Living in Harmony

The thing I liked best about living in the country was the continual accompaniment of the rhythms of the natural world. In early morning, before dawn, I would wake to the soft sounds of doves calling me out of sleep into a pearly light as ethereal as a feather. I would quietly make a cup of coffee and slip out the door to walk to the river.
Deer would come down to the river, delicate and alert, reverently bowing their heads to the water and drinking, stepping back quickly to look around at the slightest sound, then bowing to drink again, and then they would all together, as if on cue, rush suddenly away.
The great blue heron would appear, stately, staking out an auspicious place in the shallows to stand and peer for hours and then like a flash to dip and catch a wayward fish that had flickered into its pool, swallow it down, and solemnly return to motionless standing until it tired of that spot and, with a hideous squawk that sounded like it could have come from a prehistoric dinosaur, rise up on its magnificent 6-foot wide wingspan and swoop away down the river.
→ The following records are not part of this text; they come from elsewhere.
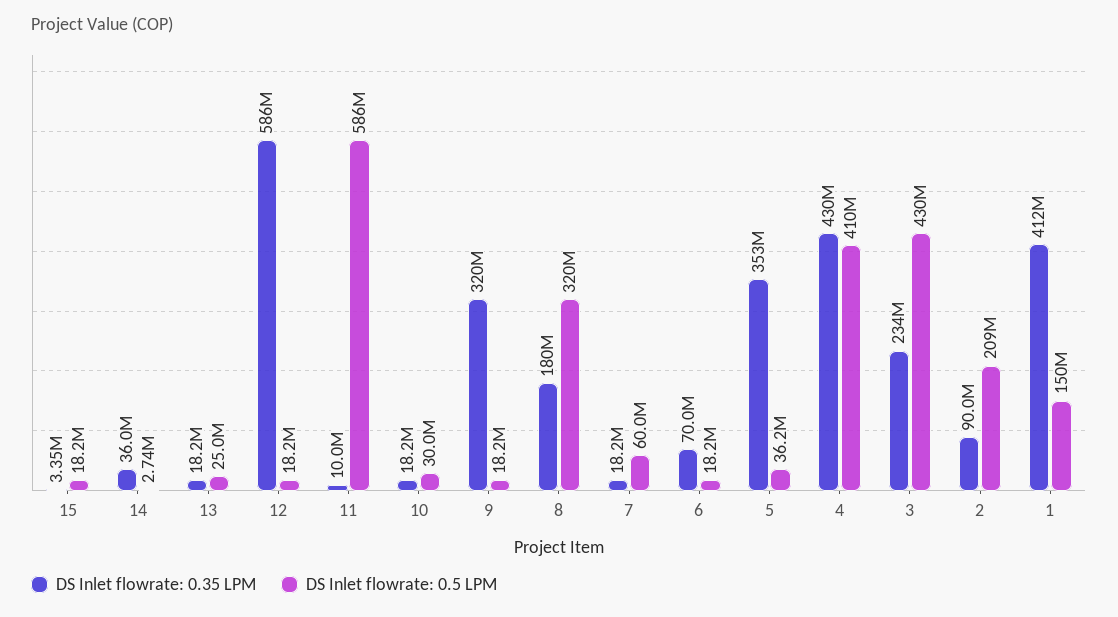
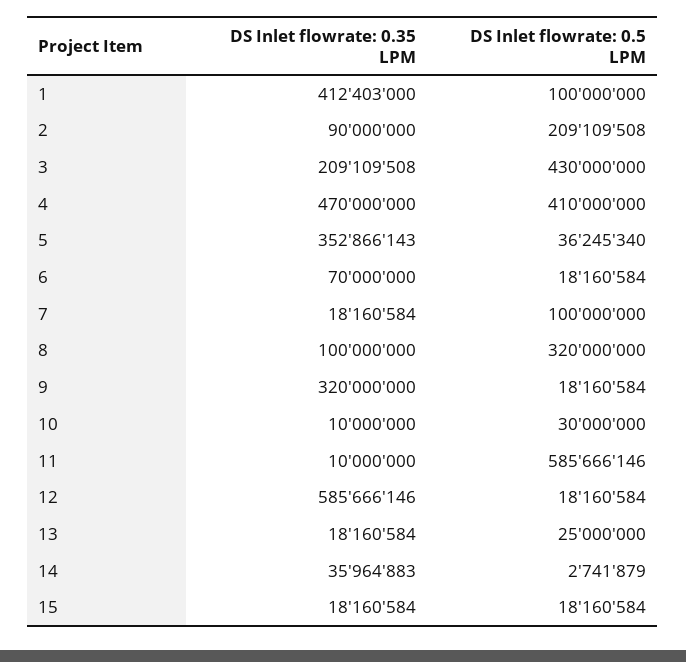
DS Inlet flowrate: 0.35 LPM, 15: 3350000 -> 18160584
DS Inlet flowrate: 0.35 LPM, 10: 18200000 -> 10000000
DS Inlet flowrate: 0.35 LPM, 8: 180000000 -> 100000000
DS Inlet flowrate: 0.5 LPM, 7: 60000000 -> 100000000
DS Inlet flowrate: 0.35 LPM, 4: 430000000 -> 470000000
DS Inlet flowrate: 0.35 LPM, 3: 234000000 -> 209109508
DS Inlet flowrate: 0.5 LPM, 1: 150000000 -> 100000000

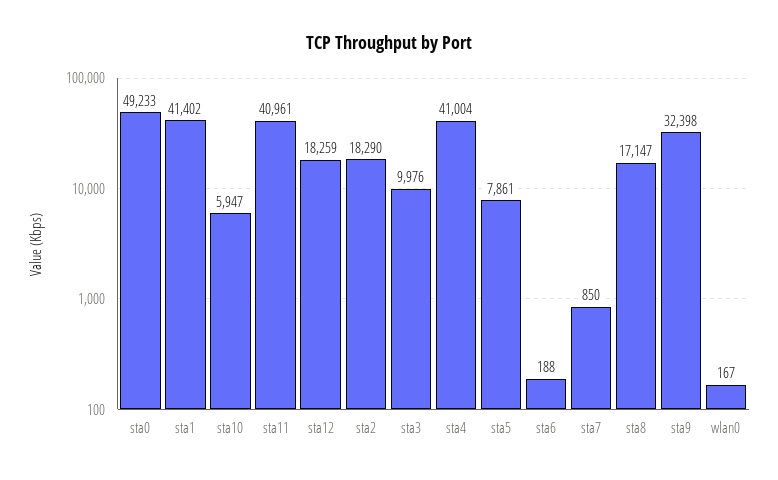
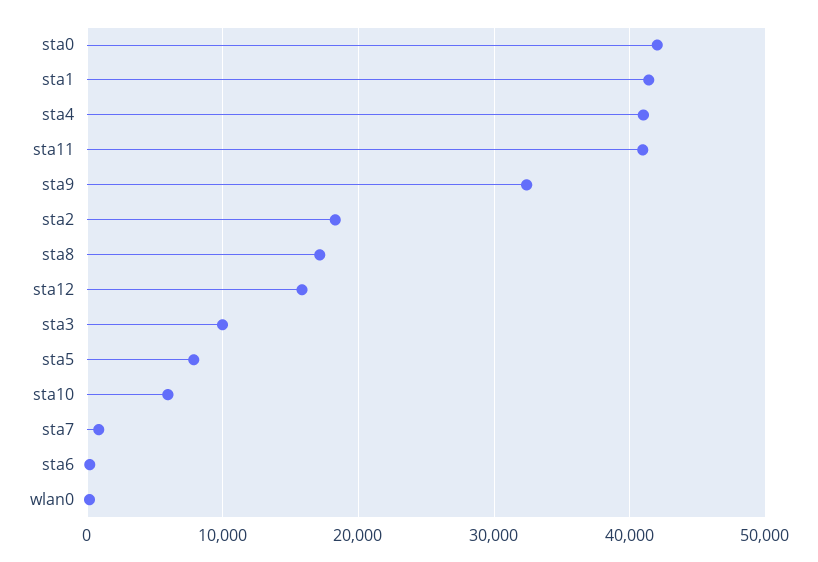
sta0: 49233 -> 42000
sta12: 18259 -> 16000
As the sun broke the horizon, the song birds would chime in. First the tentative calls and twits, then the full-throated operettas of those who were so disposed. For about an hour the resident bird population and those passing through put on the morning concerto as I put on the morning breakfast and began my work for the day. This was also the hour for the insects to appear, a fact I would be particularly aware of if my work for the day was in the garden, and the bird/insect feeding cycle would begin.
The red tailed hawks and vultures would appear later after the sun had been up for awhile, hitting the thermals for warm up rounds, getting ready for a day’s cruising for fresh meat or last night’s road kill. By noon only the buzzards would remain, the carnal garbage collectors, an ever present reminder of the nearness of death in paradise.
Late afternoon would bring cicadas, a signal to me to start winding down my day and think about dinner. On a good year, cicadas rock the woods. I love them. To my ears they are the string section just tuning up. After a rain they are joined by the syncopated percussion of the frogs and the persistent whine of mosquitos. Which drives us inside where we hear the persistent hum of fans.
Finally the twilight comes. Deer graze across the way on the far side of the pasture, watchful but at peace. The cicadas fade out, the air cools and a soft breeze comes up. Fireflies peek out here and there sending indecipherable messages as if a few stars had fallen and tried to speak. I look up in the clear summer sky, a carpet of diamonds unfolds. As above, so below.